Qui peut opter pour le statut de conjoint collaborateur ? Quels sont les avantages ? Quel est le coût de cette option ? Voici toutes les réponses...
QUI PEUT ÊTRE CONJOINT COLLABORATEUR ?
Dans les SARL et EURL, si le conjoint du Gérant travaille au sein de la société, il doit obligatoirement opter pour l'un des trois statuts suivants :
- conjoint salarié ;
- conjoint associé ;
-conjoint collaborateur.
Cependant, seul peut opter pour le statut de conjoint collaborateur le conjoint d'un Gérant ou d'une Gérante majoritaire, et à condition qu'ils soient mariés ou pacsés. Les concubins ne peuvent pas bénéficier de ce statut. En outre, le conjoint collaborateur ne doit pas posséder de parts dans le capital (auquel cas il ne peut choisir que le statut de conjoint associé ou de conjoint salarié) et il doit exercer sa fonction sans être rémunéré. Par contre, il ne lui est pas interdit d'exercer simultanément une autre activité hors de l’entreprise.

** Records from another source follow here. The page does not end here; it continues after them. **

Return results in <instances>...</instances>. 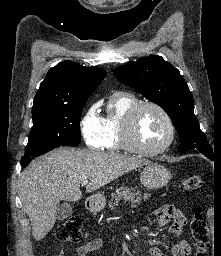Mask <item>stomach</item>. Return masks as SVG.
I'll return each mask as SVG.
<instances>
[{
	"label": "stomach",
	"mask_w": 221,
	"mask_h": 256,
	"mask_svg": "<svg viewBox=\"0 0 221 256\" xmlns=\"http://www.w3.org/2000/svg\"><path fill=\"white\" fill-rule=\"evenodd\" d=\"M171 179L170 171L156 163L146 165L140 174L141 183L148 189H160L166 186ZM106 199L101 194H95L89 199V209L93 212L101 211Z\"/></svg>",
	"instance_id": "obj_1"
}]
</instances>
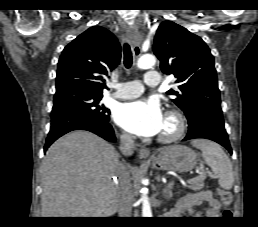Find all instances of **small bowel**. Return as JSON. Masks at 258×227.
I'll return each instance as SVG.
<instances>
[{
	"mask_svg": "<svg viewBox=\"0 0 258 227\" xmlns=\"http://www.w3.org/2000/svg\"><path fill=\"white\" fill-rule=\"evenodd\" d=\"M202 202L208 203V209L204 213H195L193 206L201 204ZM221 209L220 202L215 198L211 190H203L192 194L183 199L178 205L170 212L171 215H178L186 213L189 216L199 215L208 218H214L219 215Z\"/></svg>",
	"mask_w": 258,
	"mask_h": 227,
	"instance_id": "1",
	"label": "small bowel"
}]
</instances>
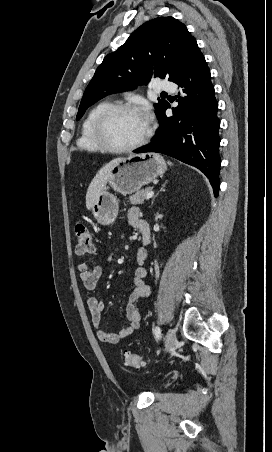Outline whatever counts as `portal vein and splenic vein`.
<instances>
[{
  "instance_id": "obj_1",
  "label": "portal vein and splenic vein",
  "mask_w": 272,
  "mask_h": 452,
  "mask_svg": "<svg viewBox=\"0 0 272 452\" xmlns=\"http://www.w3.org/2000/svg\"><path fill=\"white\" fill-rule=\"evenodd\" d=\"M153 195H154V192H153V191H150V192L147 194L146 199L152 198Z\"/></svg>"
}]
</instances>
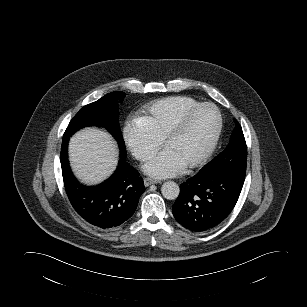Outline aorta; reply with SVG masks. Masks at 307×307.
Wrapping results in <instances>:
<instances>
[{
    "instance_id": "762f6f07",
    "label": "aorta",
    "mask_w": 307,
    "mask_h": 307,
    "mask_svg": "<svg viewBox=\"0 0 307 307\" xmlns=\"http://www.w3.org/2000/svg\"><path fill=\"white\" fill-rule=\"evenodd\" d=\"M161 192L164 198L174 200L179 196L180 188L174 181H167L162 185Z\"/></svg>"
}]
</instances>
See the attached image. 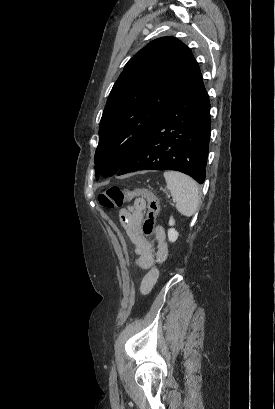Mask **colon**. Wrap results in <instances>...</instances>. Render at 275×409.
Masks as SVG:
<instances>
[{
  "instance_id": "5ec220e1",
  "label": "colon",
  "mask_w": 275,
  "mask_h": 409,
  "mask_svg": "<svg viewBox=\"0 0 275 409\" xmlns=\"http://www.w3.org/2000/svg\"><path fill=\"white\" fill-rule=\"evenodd\" d=\"M137 197H144L148 201V211L142 225V231L145 236H150L153 234L160 206L158 199L149 190H123L119 187L113 186L105 190L98 199L101 205L105 207L104 214L106 216H111L113 214V209H119L123 204L128 203Z\"/></svg>"
}]
</instances>
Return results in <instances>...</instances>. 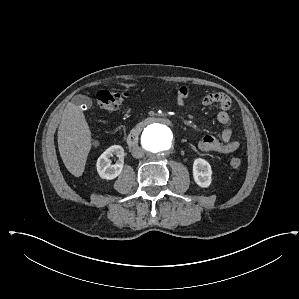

LES AVANTAGES DU STATUT DE CONJOINT COLLABORATEUR
Les personnes qui travaillent dans l'entreprise de leur conjoint sans être rémunérées ne bénéficient d'aucune couverture sociale à titre personnel et ne se constituent aucuns droits pour leur retraite. C'est pour pallier cette situation très défavorable qu'a été institué le statut de conjoint collaborateur. Il s'agit d'un statut très simple, qui peut être adopté facilement (peu de formalités administratives), d’un coût relativement faible pour l’entreprise, et qui permet au conjoint de s'assurer une protection sociale complète, ainsi que des droits pour sa retraite. En outre, il peut le cas échéant participer à un éventuel plan d’épargne de l’entreprise. Enfin, le conjoint collaborateur est réputé avoir reçu un mandat de la part du chef d’entreprise afin d’accomplir en son nom et pour son compte les actes de gestion courante de l’entreprise. Il peut donc engager l’entreprise dans ses rapports avec les tiers sans engager sa responsabilité personnelle.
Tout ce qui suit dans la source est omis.